When that happened, I proverbially looked around, looked at God, and asked Him, “Ummm, Where are those dazzling lights and the background music?” The answer: silence.

I struggled for a time thinking perhaps the “memories” weren’t even true memories, but were a lie from Satan to get me off track. I even wondered if perhaps I was just seeking attention and wanting to stir up trouble. My mind lost clarity, and I felt like a miry pit.

No, I really didn’t receive the memories God restored to me with grace. My joy and peace seemed to vanish in the mist. I responded with the outright denial that I had been practicing for so much of my life.

In a direct response, over the next years, God methodically orchestrated events that brought people into my life who would minister to me right in that place that was thick with my fear, denial, and pain. He made me vulnerable and needy to the point I wondered if this Christian walk was really worth it. I didn’t like feeling like I couldn’t help people. I thought that was my sole purpose. I didn’t want to BE HELPED by people. Being vulnerable was just plain painful for me . . . and let me just say again: I really, really didn’t like it.
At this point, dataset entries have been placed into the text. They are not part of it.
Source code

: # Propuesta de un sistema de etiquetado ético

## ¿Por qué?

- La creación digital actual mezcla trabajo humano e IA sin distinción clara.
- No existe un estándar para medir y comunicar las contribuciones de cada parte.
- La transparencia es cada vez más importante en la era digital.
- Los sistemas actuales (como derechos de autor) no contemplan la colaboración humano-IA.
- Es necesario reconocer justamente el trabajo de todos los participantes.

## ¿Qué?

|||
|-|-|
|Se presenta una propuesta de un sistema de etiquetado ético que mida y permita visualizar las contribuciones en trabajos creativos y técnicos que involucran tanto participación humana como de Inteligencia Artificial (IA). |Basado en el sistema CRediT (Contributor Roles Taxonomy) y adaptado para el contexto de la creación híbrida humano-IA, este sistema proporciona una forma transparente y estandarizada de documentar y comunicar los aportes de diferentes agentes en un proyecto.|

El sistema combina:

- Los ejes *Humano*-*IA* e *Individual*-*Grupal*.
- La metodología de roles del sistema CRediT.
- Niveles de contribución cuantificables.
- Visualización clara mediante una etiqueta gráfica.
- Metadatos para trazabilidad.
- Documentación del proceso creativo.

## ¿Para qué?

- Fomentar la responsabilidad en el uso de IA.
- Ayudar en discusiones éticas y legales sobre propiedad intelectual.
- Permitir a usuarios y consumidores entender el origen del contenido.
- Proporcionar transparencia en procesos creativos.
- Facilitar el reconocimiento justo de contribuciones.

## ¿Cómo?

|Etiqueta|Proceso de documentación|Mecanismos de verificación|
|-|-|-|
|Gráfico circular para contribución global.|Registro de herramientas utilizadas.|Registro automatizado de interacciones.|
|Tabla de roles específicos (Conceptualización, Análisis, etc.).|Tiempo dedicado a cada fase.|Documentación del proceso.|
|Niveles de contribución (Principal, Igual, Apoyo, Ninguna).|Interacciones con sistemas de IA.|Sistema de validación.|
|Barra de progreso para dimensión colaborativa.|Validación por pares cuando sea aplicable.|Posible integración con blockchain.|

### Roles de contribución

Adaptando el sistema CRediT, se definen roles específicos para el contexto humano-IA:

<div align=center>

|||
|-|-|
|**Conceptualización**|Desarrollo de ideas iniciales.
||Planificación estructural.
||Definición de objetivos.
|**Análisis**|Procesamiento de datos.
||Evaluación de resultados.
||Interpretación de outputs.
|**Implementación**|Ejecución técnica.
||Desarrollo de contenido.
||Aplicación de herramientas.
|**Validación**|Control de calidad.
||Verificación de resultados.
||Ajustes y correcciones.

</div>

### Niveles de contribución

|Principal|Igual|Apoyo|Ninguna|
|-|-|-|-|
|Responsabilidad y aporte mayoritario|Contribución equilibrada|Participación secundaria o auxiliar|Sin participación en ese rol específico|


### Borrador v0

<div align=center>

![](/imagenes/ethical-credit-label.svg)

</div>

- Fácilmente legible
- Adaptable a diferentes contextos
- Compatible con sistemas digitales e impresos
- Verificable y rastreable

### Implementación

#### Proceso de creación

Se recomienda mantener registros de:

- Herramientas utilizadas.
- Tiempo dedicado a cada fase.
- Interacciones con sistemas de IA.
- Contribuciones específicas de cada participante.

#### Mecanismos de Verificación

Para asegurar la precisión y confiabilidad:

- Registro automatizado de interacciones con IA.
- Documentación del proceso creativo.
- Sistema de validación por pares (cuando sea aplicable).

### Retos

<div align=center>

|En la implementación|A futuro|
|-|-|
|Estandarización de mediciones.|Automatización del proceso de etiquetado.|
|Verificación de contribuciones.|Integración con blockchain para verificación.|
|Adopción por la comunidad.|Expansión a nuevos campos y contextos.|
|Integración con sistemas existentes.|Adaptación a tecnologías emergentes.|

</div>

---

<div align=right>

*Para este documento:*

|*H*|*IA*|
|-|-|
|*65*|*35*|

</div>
I came to a point where I felt truly trapped in my anger and resentment. I got that feeling in my chest–that feeling of tightness and always feeling ill at ease. It was the feeling of panic, that feeling of no way out. I realize now that God had faithfully brought me to a crossroads. Really, my only choice was to surrender and trust that God didn’t make a mistake when He created my life. That He made me and has molded me exactly the way He planned.

I have only recently settled in my heart and mind that surrender means accepting that this is HIS story. My life IS HIS story. He doesn’t NEED me. He is God, after all. No, He doesn’t need me, but He has chosen me. And, He has chosen you. The Gospel is so simple. Jesus truly accomplished everything necessary to work out His plans . . . even through broken, wounded people like you and me.

My story is not the way I would have imagined it. It’s not pretty in the way the world thinks of beauty. But to me, my story has truly become a masterpiece because Jesus is gracious enough to reside at the center of it. I know at the core of my being, that Jesus is good and part of the revealing of His goodness is letting me suffer. It’s in that suffering that my heart most intimately knows its longing for Him and that He alone can fill the void of emptiness and the fear of powerlessness.

God is my Father, and my life is not my own. I am hidden in Christ, defined by His work and faithfulness. Today, I know this more deeply than I ever have. I can also say with confidence that I will continue to know Him more.

My prayer is that we all know God as our Father, and that through the power of Jesus’s resurrected life, we will be instruments of His grace and truth.